European leaders must surely know that they are taking a big risk with Cyprus. The danger is obvious. Now that everybody with money in Cypriot banks is being forced to take a hit, nervous depositors elsewhere in Europe might notice that a dangerous precedent has been set. [At the time this article was written, the Cyprus government proposed taxing all savers.] Rather than run even a small risk of an unwanted financial “haircut” in the future, the customers of Greek, Spanish, Portuguese or Italian banks might choose to get their money out now. If that starts to happen, the euro crisis will be back on again - with a vengeance.

The people behind the Cyprus plan hope that the risks of contagion are small. They reckon that the Spanish banks are on the mend, and that Greece too has pulled back from the brink. There is no reason for depositors to draw lessons from the peculiar case of Cyprus, whose banks are stuffed with Russian money.

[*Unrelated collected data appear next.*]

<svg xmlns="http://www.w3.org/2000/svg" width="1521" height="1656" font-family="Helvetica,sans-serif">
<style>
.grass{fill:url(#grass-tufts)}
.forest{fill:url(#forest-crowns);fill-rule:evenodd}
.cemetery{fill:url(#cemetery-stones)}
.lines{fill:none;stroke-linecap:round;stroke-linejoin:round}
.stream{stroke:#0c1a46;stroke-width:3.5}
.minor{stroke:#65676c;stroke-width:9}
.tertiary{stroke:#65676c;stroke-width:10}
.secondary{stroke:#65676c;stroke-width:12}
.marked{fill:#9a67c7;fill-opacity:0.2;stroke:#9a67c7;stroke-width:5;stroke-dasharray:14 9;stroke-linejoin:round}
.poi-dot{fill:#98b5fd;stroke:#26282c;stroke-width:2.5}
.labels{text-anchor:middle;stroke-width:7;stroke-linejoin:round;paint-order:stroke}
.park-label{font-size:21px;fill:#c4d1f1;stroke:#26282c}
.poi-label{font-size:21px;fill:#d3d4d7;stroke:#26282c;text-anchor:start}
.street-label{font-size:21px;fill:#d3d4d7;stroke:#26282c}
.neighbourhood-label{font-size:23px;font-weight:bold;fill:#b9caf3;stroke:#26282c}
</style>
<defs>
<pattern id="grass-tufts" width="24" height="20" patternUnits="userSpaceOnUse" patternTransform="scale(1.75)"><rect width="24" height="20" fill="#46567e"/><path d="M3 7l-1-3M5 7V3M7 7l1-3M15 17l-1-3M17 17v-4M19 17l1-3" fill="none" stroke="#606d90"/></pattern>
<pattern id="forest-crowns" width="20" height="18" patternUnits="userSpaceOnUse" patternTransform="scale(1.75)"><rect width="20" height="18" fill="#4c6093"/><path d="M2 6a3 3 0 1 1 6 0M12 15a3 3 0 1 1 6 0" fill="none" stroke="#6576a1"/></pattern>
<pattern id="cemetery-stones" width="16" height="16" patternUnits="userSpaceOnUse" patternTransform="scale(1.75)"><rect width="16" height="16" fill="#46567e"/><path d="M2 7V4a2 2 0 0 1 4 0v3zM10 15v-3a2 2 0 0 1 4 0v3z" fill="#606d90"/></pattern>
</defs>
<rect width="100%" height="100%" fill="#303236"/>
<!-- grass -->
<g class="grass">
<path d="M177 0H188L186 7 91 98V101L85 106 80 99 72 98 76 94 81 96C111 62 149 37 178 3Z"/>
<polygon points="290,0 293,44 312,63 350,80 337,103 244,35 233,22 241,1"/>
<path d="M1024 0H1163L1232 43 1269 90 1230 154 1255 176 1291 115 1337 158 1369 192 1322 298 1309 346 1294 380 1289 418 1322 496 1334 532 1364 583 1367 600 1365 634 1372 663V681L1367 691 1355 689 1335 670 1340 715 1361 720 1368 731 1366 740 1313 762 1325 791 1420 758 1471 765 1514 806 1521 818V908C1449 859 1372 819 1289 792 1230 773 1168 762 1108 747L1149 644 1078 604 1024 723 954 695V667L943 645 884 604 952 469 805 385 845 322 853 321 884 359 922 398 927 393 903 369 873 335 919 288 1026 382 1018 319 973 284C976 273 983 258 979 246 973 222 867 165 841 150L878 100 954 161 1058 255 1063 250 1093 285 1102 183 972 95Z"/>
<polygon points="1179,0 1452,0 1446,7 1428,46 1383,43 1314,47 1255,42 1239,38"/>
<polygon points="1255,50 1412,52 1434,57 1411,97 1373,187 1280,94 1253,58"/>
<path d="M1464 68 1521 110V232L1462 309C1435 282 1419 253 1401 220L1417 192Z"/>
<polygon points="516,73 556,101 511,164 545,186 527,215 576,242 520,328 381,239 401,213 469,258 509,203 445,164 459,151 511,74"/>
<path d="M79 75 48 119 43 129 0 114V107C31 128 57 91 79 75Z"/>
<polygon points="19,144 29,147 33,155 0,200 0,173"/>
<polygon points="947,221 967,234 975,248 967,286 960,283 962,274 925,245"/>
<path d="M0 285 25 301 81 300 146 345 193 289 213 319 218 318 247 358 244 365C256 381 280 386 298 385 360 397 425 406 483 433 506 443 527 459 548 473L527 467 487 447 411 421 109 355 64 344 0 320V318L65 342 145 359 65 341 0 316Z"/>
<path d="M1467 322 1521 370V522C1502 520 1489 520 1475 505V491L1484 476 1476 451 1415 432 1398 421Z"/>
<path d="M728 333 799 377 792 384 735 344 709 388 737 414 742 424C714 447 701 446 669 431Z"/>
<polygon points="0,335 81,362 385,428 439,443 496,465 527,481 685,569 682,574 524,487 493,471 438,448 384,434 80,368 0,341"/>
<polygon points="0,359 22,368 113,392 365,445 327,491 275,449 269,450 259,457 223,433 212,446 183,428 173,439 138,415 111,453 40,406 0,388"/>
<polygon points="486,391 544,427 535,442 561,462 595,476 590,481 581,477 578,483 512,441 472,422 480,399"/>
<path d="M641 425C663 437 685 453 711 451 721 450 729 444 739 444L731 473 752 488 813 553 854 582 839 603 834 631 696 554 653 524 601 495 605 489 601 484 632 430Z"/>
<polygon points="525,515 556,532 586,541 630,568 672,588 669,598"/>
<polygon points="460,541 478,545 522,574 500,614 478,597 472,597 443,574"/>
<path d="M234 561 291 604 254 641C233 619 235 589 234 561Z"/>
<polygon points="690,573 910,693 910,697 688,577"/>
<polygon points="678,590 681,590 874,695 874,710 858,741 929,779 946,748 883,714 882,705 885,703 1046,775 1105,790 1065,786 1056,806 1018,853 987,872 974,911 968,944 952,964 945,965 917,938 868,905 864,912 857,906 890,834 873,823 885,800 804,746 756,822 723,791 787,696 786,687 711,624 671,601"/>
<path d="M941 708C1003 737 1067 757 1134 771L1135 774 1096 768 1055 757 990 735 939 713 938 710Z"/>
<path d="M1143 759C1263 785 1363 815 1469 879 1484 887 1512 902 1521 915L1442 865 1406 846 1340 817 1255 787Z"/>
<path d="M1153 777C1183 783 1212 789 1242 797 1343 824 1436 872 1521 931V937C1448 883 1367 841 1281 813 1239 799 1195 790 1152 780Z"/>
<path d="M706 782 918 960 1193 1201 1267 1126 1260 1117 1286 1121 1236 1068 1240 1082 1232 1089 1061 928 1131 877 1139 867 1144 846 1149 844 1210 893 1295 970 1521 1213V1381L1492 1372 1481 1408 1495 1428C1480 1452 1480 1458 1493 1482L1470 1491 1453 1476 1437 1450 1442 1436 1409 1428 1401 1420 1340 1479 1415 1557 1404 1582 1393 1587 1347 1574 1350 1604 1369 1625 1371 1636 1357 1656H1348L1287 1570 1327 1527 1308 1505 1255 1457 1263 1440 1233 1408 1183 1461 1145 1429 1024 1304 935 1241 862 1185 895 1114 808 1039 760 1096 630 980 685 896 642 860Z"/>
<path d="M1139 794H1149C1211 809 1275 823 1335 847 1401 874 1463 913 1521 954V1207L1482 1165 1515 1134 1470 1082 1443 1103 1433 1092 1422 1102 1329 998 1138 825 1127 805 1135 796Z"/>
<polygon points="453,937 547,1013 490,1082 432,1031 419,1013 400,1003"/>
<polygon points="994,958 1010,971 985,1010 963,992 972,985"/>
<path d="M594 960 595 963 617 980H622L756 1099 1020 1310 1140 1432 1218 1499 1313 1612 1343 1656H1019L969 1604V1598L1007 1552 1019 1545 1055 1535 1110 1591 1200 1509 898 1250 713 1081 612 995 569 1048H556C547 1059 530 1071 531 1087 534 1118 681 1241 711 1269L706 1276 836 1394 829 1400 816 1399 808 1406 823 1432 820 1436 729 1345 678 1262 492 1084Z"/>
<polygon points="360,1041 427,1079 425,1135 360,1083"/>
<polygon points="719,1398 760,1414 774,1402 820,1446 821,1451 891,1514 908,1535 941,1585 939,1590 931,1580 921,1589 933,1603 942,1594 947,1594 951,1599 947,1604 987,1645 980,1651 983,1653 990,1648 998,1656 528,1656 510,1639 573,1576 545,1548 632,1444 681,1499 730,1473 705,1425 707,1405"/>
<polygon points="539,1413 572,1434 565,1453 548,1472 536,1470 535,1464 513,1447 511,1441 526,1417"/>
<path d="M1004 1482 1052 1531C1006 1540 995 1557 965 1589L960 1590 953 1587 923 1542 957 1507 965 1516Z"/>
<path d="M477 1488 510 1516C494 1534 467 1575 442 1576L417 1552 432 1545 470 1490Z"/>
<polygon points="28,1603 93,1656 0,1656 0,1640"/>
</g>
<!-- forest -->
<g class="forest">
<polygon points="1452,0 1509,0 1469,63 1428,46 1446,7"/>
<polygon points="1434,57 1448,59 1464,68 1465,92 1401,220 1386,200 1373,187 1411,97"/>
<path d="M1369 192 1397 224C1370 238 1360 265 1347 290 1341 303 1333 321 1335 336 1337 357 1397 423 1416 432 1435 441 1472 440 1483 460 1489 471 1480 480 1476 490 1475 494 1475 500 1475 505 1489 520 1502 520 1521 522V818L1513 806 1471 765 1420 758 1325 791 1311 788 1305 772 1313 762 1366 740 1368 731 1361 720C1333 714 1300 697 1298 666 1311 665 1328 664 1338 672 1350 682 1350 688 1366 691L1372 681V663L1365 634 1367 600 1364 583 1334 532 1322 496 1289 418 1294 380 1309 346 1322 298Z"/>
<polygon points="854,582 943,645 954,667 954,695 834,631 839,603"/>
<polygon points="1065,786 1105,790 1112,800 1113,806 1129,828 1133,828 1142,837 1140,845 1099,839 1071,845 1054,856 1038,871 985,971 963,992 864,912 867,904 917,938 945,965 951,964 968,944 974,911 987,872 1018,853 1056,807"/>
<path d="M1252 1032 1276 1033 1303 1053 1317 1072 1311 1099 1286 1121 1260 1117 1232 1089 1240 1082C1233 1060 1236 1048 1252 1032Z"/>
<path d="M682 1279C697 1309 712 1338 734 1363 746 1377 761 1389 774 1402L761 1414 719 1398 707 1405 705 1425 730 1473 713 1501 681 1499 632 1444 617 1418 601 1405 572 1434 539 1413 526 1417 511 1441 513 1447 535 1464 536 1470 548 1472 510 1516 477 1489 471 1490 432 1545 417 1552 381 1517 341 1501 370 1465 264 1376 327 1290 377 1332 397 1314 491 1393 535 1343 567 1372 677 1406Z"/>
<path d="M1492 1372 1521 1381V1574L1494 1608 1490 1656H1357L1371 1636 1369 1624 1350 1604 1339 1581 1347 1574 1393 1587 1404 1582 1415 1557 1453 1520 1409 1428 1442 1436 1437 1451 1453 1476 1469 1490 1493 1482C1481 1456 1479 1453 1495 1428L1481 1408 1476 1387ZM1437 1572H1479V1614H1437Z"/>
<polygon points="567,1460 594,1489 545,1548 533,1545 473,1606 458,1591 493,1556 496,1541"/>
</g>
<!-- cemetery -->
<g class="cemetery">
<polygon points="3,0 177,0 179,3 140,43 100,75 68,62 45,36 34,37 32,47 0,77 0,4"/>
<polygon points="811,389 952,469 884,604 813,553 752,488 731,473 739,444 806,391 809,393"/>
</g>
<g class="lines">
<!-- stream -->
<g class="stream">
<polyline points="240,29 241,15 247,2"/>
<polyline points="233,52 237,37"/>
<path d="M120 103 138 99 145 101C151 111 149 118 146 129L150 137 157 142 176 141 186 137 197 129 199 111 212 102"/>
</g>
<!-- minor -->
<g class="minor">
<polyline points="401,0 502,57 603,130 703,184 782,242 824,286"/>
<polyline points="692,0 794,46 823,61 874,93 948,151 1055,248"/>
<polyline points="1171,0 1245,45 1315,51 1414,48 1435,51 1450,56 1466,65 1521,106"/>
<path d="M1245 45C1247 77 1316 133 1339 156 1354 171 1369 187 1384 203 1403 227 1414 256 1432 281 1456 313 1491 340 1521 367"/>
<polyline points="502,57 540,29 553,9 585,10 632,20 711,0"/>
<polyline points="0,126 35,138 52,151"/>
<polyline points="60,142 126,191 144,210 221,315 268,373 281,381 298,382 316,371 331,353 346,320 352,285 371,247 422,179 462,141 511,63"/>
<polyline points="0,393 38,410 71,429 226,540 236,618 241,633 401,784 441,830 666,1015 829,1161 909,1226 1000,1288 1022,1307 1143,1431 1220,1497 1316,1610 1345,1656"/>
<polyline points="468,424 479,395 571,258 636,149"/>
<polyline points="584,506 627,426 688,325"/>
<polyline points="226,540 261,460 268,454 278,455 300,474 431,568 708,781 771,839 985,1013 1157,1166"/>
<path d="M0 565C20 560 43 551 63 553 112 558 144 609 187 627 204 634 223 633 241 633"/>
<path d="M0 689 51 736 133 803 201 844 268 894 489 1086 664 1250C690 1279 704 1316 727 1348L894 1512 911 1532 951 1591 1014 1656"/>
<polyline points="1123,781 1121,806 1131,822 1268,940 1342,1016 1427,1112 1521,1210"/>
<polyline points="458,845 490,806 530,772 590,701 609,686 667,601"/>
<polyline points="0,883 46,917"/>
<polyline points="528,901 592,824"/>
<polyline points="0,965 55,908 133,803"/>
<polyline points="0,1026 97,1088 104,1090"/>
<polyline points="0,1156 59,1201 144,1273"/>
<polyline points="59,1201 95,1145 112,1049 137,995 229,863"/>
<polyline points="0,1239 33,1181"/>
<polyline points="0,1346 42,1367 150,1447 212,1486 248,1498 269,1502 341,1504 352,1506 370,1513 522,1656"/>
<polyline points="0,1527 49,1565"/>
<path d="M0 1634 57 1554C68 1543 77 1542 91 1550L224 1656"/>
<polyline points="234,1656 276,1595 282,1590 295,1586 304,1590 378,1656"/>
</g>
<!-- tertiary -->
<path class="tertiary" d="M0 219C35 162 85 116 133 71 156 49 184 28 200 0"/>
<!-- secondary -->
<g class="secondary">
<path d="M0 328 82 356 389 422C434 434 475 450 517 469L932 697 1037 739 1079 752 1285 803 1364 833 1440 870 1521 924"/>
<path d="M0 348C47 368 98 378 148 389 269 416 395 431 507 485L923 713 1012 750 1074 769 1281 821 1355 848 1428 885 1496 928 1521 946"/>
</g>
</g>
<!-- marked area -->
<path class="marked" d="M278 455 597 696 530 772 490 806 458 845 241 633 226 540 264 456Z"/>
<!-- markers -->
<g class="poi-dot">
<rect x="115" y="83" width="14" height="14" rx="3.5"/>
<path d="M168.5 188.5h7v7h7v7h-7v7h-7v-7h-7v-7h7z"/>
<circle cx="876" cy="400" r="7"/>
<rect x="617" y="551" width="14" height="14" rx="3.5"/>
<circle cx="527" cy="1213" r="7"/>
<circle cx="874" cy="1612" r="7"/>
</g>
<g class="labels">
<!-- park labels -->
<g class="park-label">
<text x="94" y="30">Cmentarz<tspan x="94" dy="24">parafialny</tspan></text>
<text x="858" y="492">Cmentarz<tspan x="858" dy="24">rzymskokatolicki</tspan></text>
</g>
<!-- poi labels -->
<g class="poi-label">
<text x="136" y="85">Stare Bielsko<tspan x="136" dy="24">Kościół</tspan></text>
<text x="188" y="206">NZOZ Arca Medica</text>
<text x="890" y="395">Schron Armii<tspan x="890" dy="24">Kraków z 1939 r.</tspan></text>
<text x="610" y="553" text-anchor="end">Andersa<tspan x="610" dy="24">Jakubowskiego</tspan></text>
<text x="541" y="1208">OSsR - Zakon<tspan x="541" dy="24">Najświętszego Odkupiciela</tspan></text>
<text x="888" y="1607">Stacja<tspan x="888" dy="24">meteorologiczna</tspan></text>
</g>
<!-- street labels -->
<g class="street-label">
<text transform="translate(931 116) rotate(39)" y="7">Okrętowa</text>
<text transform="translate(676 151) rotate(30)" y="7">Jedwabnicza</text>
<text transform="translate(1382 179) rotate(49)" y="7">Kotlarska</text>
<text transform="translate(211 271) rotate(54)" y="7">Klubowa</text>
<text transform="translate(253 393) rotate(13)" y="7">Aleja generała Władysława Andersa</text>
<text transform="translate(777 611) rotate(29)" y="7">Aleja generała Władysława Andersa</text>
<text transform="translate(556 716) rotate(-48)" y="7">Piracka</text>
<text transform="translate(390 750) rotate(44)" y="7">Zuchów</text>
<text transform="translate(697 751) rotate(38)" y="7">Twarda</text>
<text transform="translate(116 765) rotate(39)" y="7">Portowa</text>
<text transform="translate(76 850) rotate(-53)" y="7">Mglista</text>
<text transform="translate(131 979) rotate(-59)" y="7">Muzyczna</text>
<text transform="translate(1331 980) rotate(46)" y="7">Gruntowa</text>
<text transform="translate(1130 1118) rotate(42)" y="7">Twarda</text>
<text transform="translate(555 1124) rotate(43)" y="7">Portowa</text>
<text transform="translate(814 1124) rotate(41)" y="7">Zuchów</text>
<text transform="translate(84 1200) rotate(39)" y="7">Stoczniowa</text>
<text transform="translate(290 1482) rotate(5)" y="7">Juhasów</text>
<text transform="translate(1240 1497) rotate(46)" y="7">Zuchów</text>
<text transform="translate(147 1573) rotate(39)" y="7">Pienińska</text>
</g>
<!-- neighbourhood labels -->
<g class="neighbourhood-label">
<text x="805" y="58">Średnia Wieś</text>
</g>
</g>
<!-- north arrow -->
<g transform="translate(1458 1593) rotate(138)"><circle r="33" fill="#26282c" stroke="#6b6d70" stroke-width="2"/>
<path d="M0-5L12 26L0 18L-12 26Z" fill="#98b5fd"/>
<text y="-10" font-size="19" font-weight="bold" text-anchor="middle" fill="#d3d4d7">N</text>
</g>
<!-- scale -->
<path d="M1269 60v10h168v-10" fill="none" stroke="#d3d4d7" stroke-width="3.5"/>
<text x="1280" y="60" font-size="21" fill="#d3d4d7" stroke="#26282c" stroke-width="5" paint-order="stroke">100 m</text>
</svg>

Maybe so. And yet EU leaders have got these kinds of calculations badly wrong before. At a summit in Deauville in September 2010, they announced that the holders of sovereign bonds in bailed-out countries would lose some of their money. The result was a severe worsening of the euro-crisis, as investors began to demand much higher rates to lend to risky-seeming countries, such as Italy or Spain.

So why - after all the painstaking efforts to put euro-humpty back together again - have European leaders taken such a gamble in Cyprus? The answer is that they too are out of credit - political credit.